Collected data:
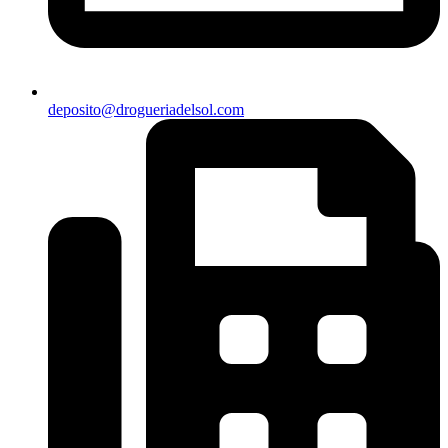
deposito@drogueriadelsol.com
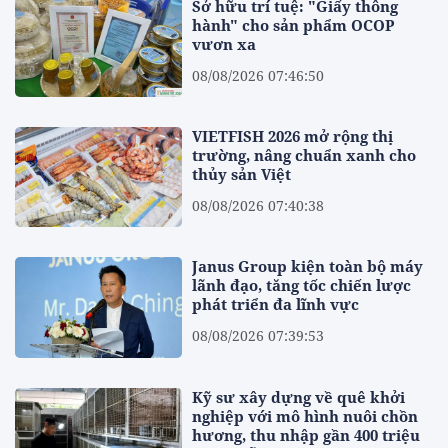
Sở hữu trí tuệ: "Giấy thông
hành" cho sản phẩm OCOP
vươn xa
08/08/2026 07:46:50
VIETFISH 2026 mở rộng thị
trường, nâng chuẩn xanh cho
thủy sản Việt
08/08/2026 07:40:38
Janus Group kiện toàn bộ máy
lãnh đạo, tăng tốc chiến lược
phát triển đa lĩnh vực
08/08/2026 07:39:53
Kỹ sư xây dựng về quê khởi
nghiệp với mô hình nuôi chồn
hương, thu nhập gần 400 triệu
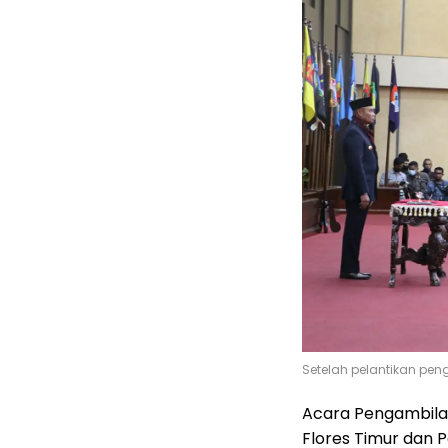
Setelah pelantikan pen
Acara Pengambilan
Flores Timur dan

- [TASK] The copy should hold exactly the lines from the line containing "phát triển đa lĩnh vực" through the last line of the records, both included, and no pictures or other lines.

- [RESULT OF THE EXERCISE]
phát triển đa lĩnh vực
08/08/2026 07:39:53
Kỹ sư xây dựng về quê khởi
nghiệp với mô hình nuôi chồn
hương, thu nhập gần 400 triệu
Setelah pelantikan pen
Acara Pengambilan
Flores Timur dan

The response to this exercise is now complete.